When was the Leaky ReLU activation function first used? An earlier question discovered the first use of the ReLU function. In what paper was the Leaky ReLU activation function first used? By that, I mean the first use of this equation:
$$
f(x, \alpha) = \left.
  \begin{cases}
    x & \text{if } x \geq 0 \\
    \alpha x & \text{if } x \lt 0
  \end{cases}
  \right\}
$$
This function has implementations in PyTorch and Keras.
 A: Interestingly, the above version is sometimes called prelu (parametric relu), see wikipedia page. The leaky one is with $a=0.01$ although they are in the same form. The Prelu implementation in keras and pytorch also makes the parameter a learnable, so that's why there is two of them and it wouldn't be too meaningful to set $a$ to $0.01$ for the entire ML industry to use. In the inference phase, it doesn't matter if it is a prelu or a negative-slope adjustable leaky relu.

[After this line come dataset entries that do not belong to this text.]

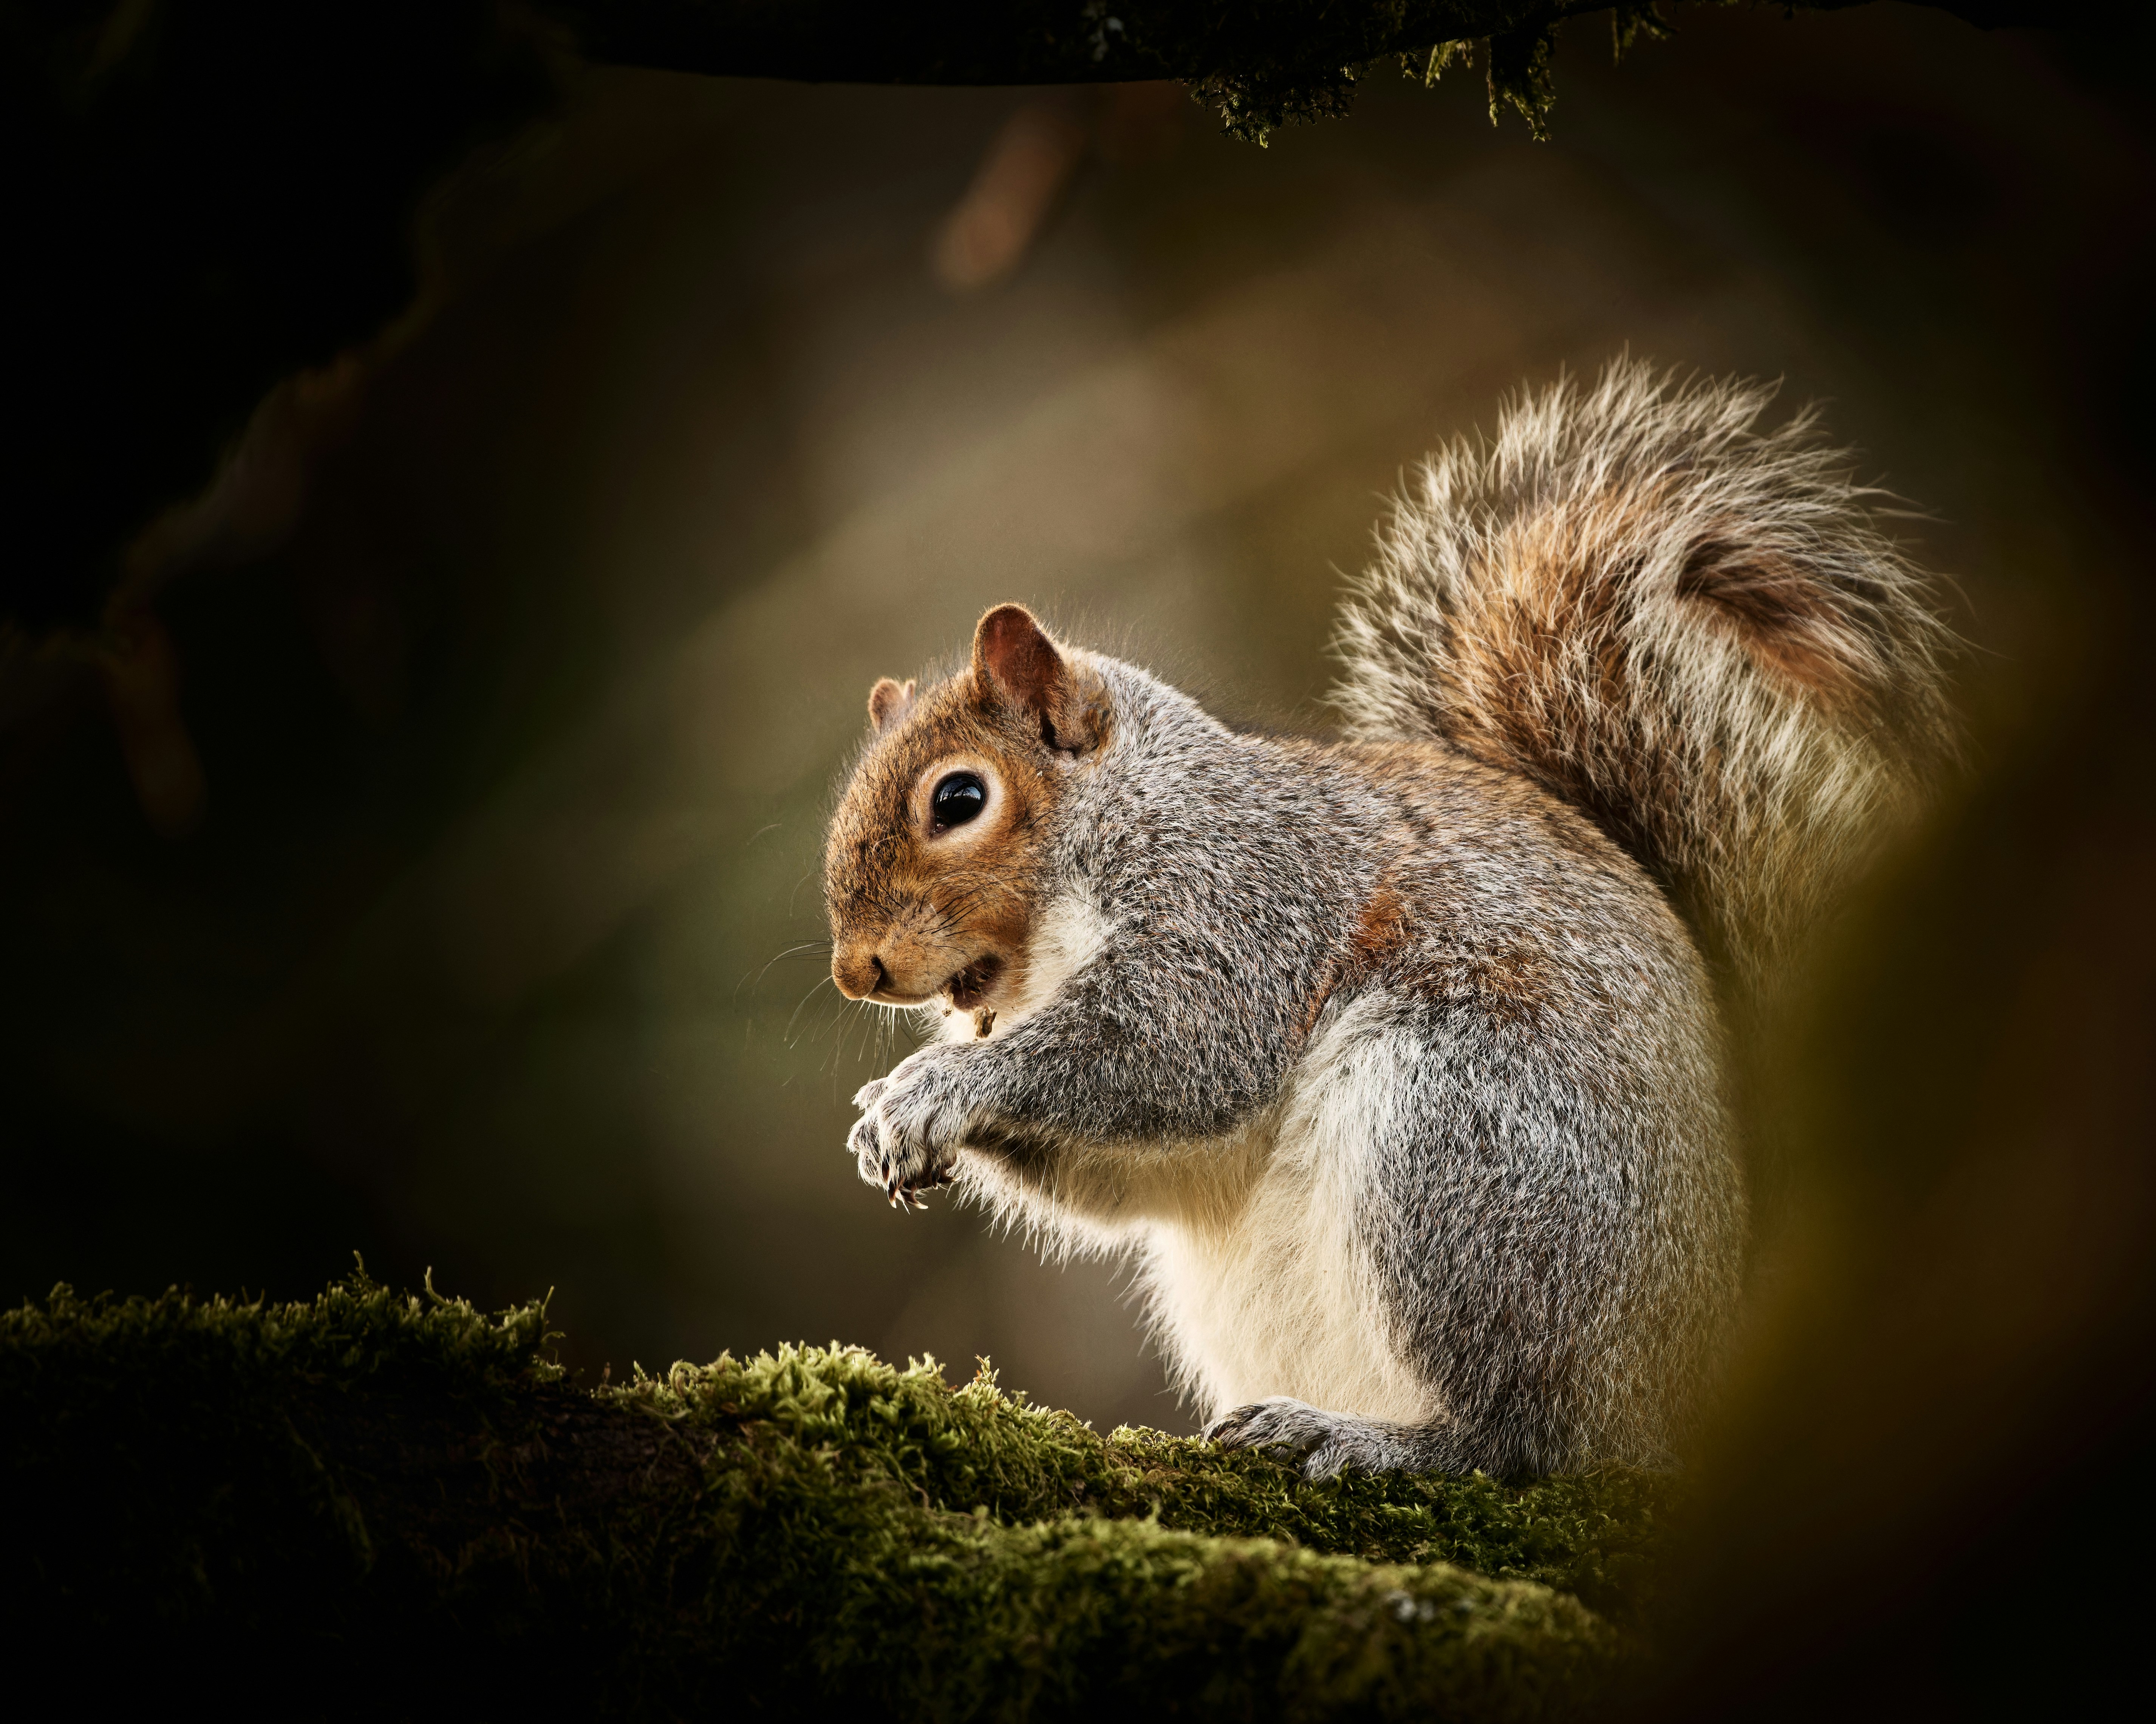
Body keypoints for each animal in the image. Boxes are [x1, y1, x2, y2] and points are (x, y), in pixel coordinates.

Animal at [822, 359, 1957, 1478]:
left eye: (959, 798)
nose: (855, 971)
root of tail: (1703, 1369)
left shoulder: (1242, 898)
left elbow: (1175, 1050)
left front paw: (939, 1084)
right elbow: (1124, 1168)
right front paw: (888, 1113)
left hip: (1464, 1145)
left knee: (1527, 1438)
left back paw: (1375, 1440)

That being said, I think Maas et.al's paper in 2013 might be the first publication in modern deep learning that mentions it. (They use $a=0.01$) They don't specifically refer to another source for using this function, but from their explanation, I understand that this function was first defined/mentioned somewhere else.

...To alleviate potential problems caused by the hard 0
activation of ReL units, we additionally evaluate leaky
rectified linear (LReL) hidden units ...

At least, this looks like it is probably the first modern deep learning reference to it.